Czerwona torebka z krokodylej skóry z zapięciem z białego złota wysadzanym diamentami została sprzedana za rekordową kwotę - ponad 200 tys. dolarów. Anonimowy kolekcjoner kupił ją na aukcji w Teksasie. To Birkin francuskiego domu mody Hermes, najbardziej luksusowa torebka świata, której nie można kupić w sklepie – lista oczekujących jest bardzo długa, nawet gwiazdy czekają na nią kilka lat.
Torebka Birkin domu mody Hermes ustanowiła nowy rekord świata – anonimowy kolekcjoner kupił jej 6-letni model za 203.150 dolarów. Zapłacił za nią ponad dwa razy więcej, niż cena wywoławcza, którą na aukcji w Heritage Auctions w Dallas ustalono na 80 tys. dolarów.

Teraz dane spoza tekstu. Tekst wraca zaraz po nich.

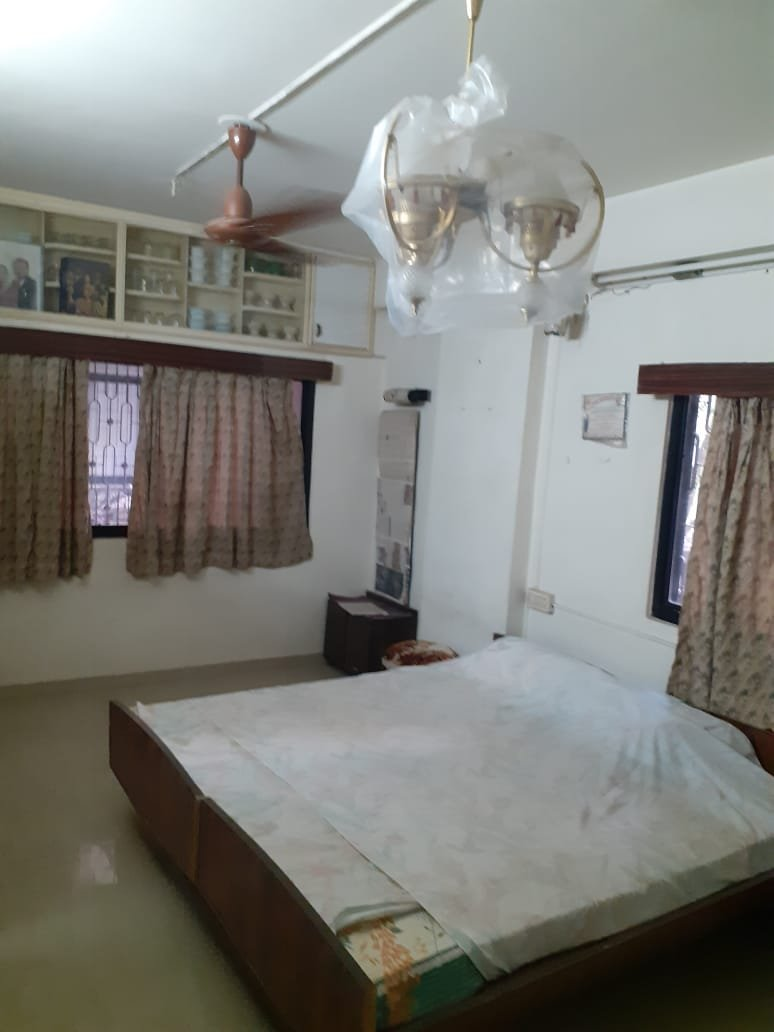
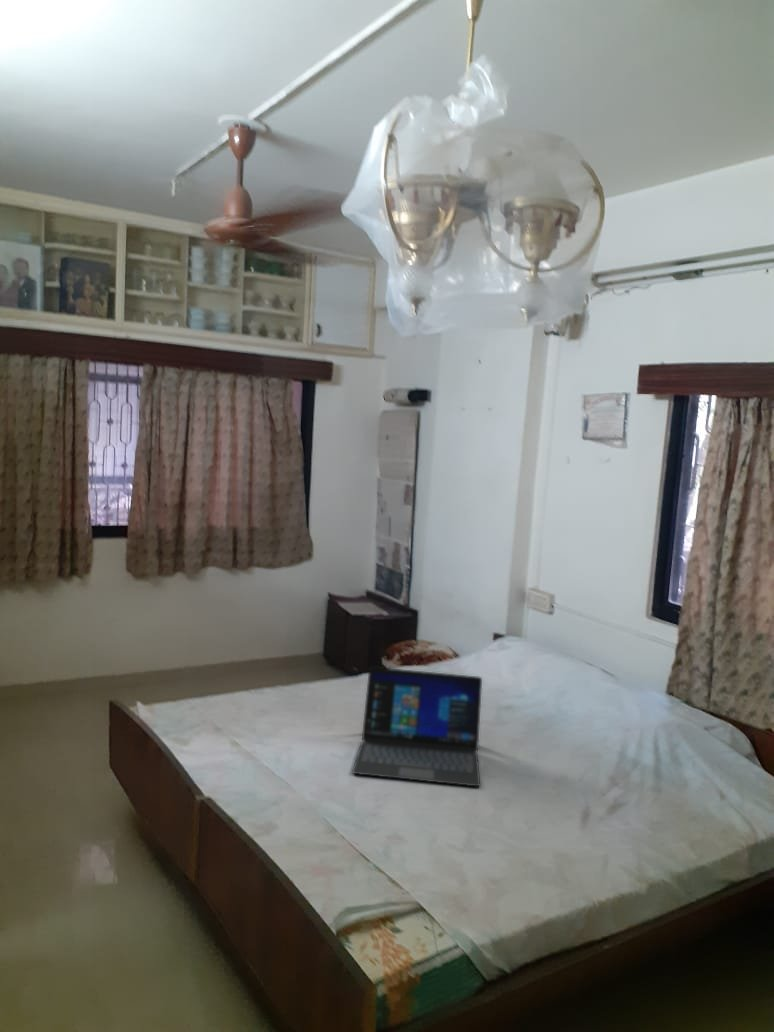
+ laptop [351,666,483,788]
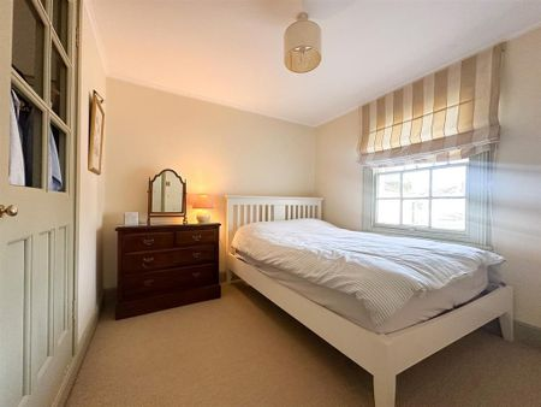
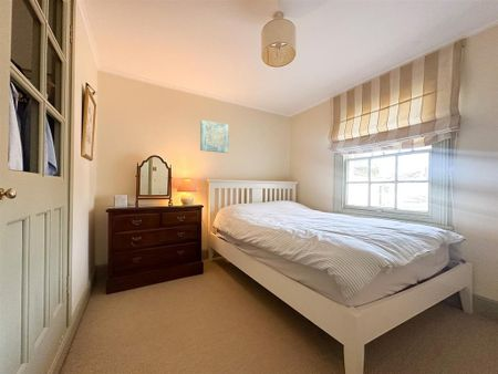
+ wall art [199,120,230,154]
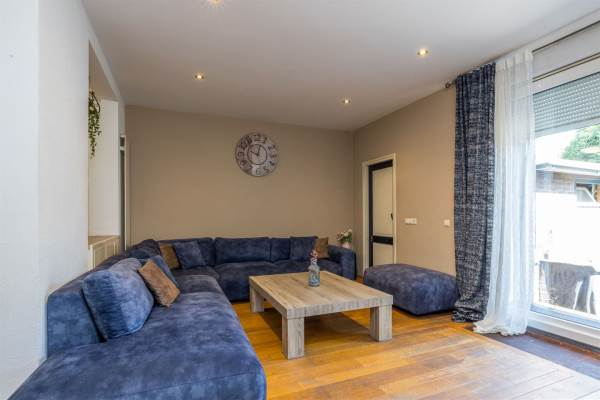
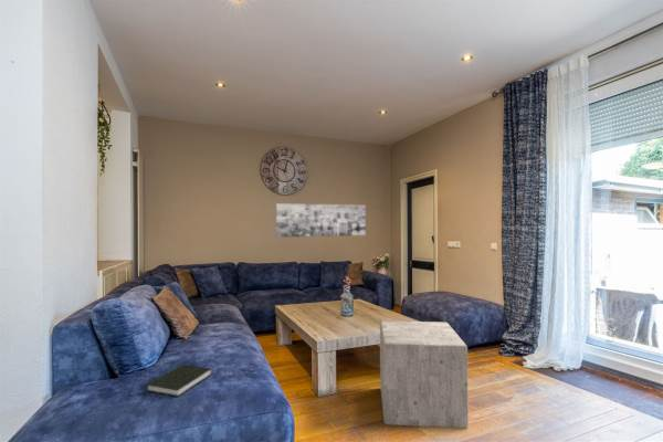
+ book [146,364,212,398]
+ wall art [275,202,367,239]
+ stool [379,319,470,430]
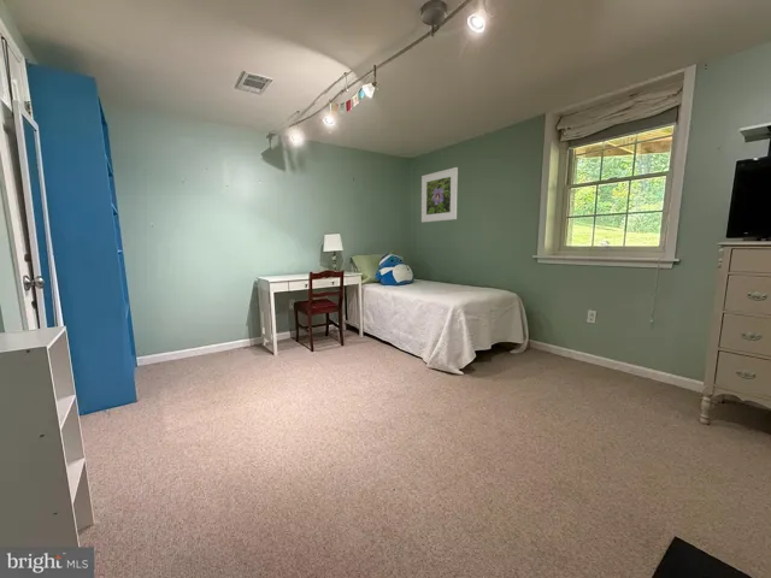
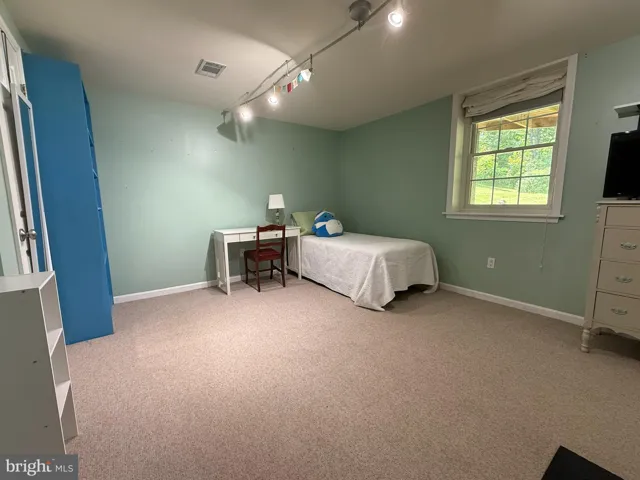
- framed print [420,166,459,224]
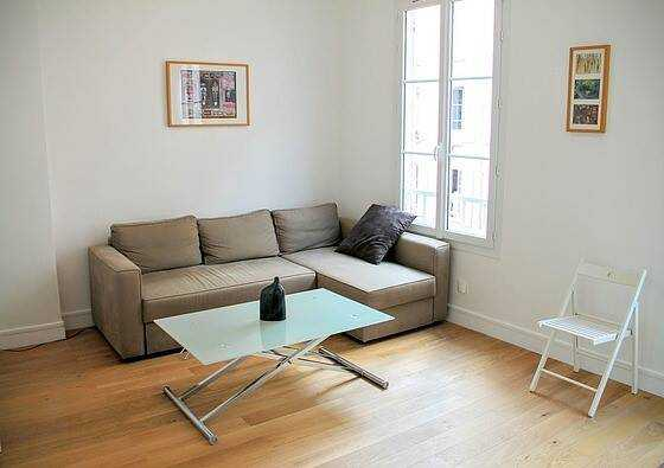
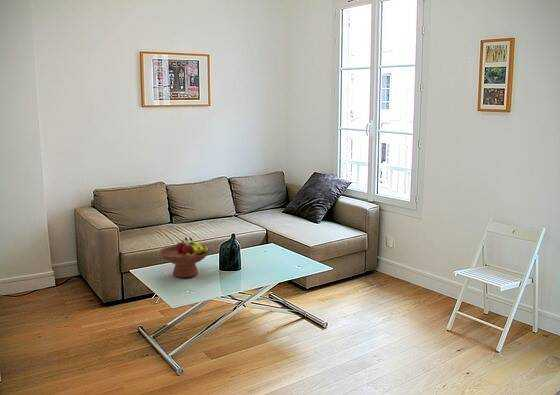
+ fruit bowl [158,237,211,278]
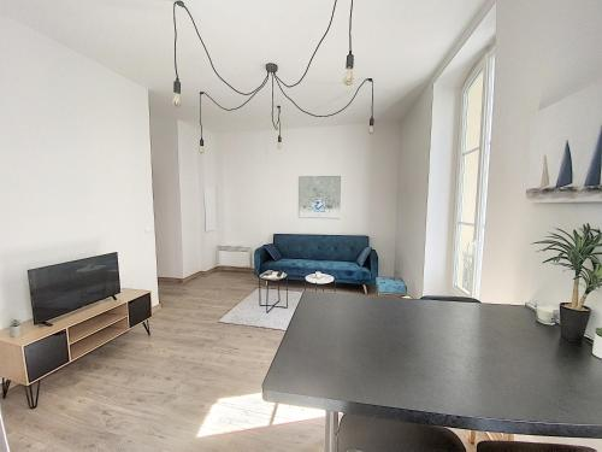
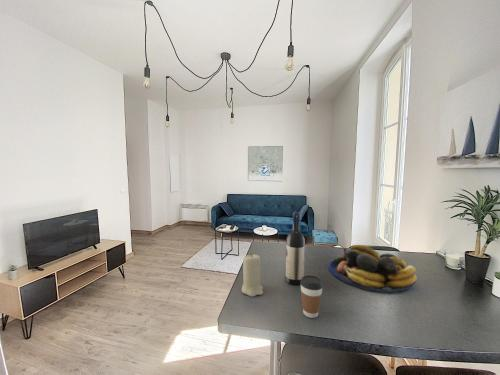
+ coffee cup [300,274,324,319]
+ wine bottle [285,211,306,286]
+ candle [241,252,264,298]
+ fruit bowl [328,244,418,294]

- To niezwykły przykład na to, że najbardziej luksusowa torebka na świecie uzyskuje najbardziej wyjątkową cenę. To przekroczyło nasze najśmielsze oczekiwania – powiedział magazynowi branżowemu "WWD" Matt Rubinger, dyrektor działu luksusowych akcesoriów w Heritage Auctions.
Torebka z lakierowanej czerwonej skóry krokodyla z zapięciem z białego złota wysadzanym diamentami pochodzi z kolekcji Shiny Rouge H Crocodile Birkin Bag Porosus 30 cm. Była własnością fanki mody z Florydy. - Kobieta kupiła ją w 2006 roku i stała się trofeum w jej kolekcji. Ale potem Hermes zaproponował jej ten sam model w kolorze czarnym i pomyślała, że może faktycznie weźmie czarną, a tę sprzeda – opowiada aukcjoner.
Trzy inne torebki Hermes również pobiły rekordy sprzedaży podczas aukcji. Z niebieskiego krokodyla poszła za 113.525 dolarów, a z różowej krokodylej skóry – za 95.600 dolarów, zaś tę z jasnobrązowej skóry krokodyla kupiono za 80.663 dolarów.
Poprzedni tytuł "najdroższej torebki świata" też należał do Birkin. Podobną do obecnej rekordzistki, ale w mniej idealnym stanie, sprzedano na aukcji w ubiegłym roku za 120 tys. dol.
Chcesz kupić? Czekaj w kolejce
Skąd taki sukces torby, którą wymyślono w 1984 roku? "Wartość tej najbardziej ekskluzywnej torebki świata rośnie z roku na rok. Wielu traktuje ją jak dzieło sztuki i kolekcjonuje jako lokatę kapitału. Zwłaszcza, że nie wystarczy wejść do sklepu, by ją kupić. Nawet gwiazdy czekają na nią latami i wpisują się na listę oczekujących" – pisze "Wall Street Journal".
Torby Birkin wyrabia się ze skóry krokodyla, kozy, cielaka, a nawet strusia i jaszczurki. Im bardziej egzotyczne zwierzę, tym model droższy. Skóra musi być najwyższej jakości. Mówi się, że tylko 2 proc. dostarczanego materiału spełnia normy jakości wyznaczone przez Hermesa. Każda torebka Birkin wyrabiana jest ręcznie przez wysoko wykwalifikowanego kaletnika i szyta techniką, którą opracowano w czasach produkcji siodeł w XIX wieku.
Zrobienie jednej torby zajmuje kilkadziesiąt godzin. Tygodniowo powstaje pięć egzemplarzy. Każdy zapakowany jest w pudełko i owinięty w specjalną bibułkę, tak aby zachował swój kształt. Do każdego dołączane jest etui - osobne na torbę (żeby się nie zakurzyła), osobne na jej części metalowe - kłódkę i kluczyk, które podobnie jak "nóżki" na spodzie torebki wyrabiane są ze złota lub platyny.
Nic dziwnego, że magazyn "Forbes" umieścił Birkin na liście najbardziej ekstrawaganckich toreb świata.
Kolekcja warta 1,5 miliona
Torebka nosi nazwę na cześć aktorki i piosenkarki Jane Birkin. W 1984 roku lecąc samolotem razem z ówczesnym szefem Hermesa Jean-Louis Dumasem gwiazda zainspirowała go do zaprojektowania prostokątnej torby z zapięciem. Birkin Bag szybko wyprzedziła w popularności Kelly Bag, nazwaną tak na cześć księżnej Monako Grace Kelly.
Wśród największych fanek torebek są m.in. Julia Roberts, Kate Moss, Naomi Campbell, Oprah Winfrey i Sofia Coppola. Victoria Beckham na swoją kolekcję 150 torebek Birkin wydała ponad 1,5 miliona dolarów.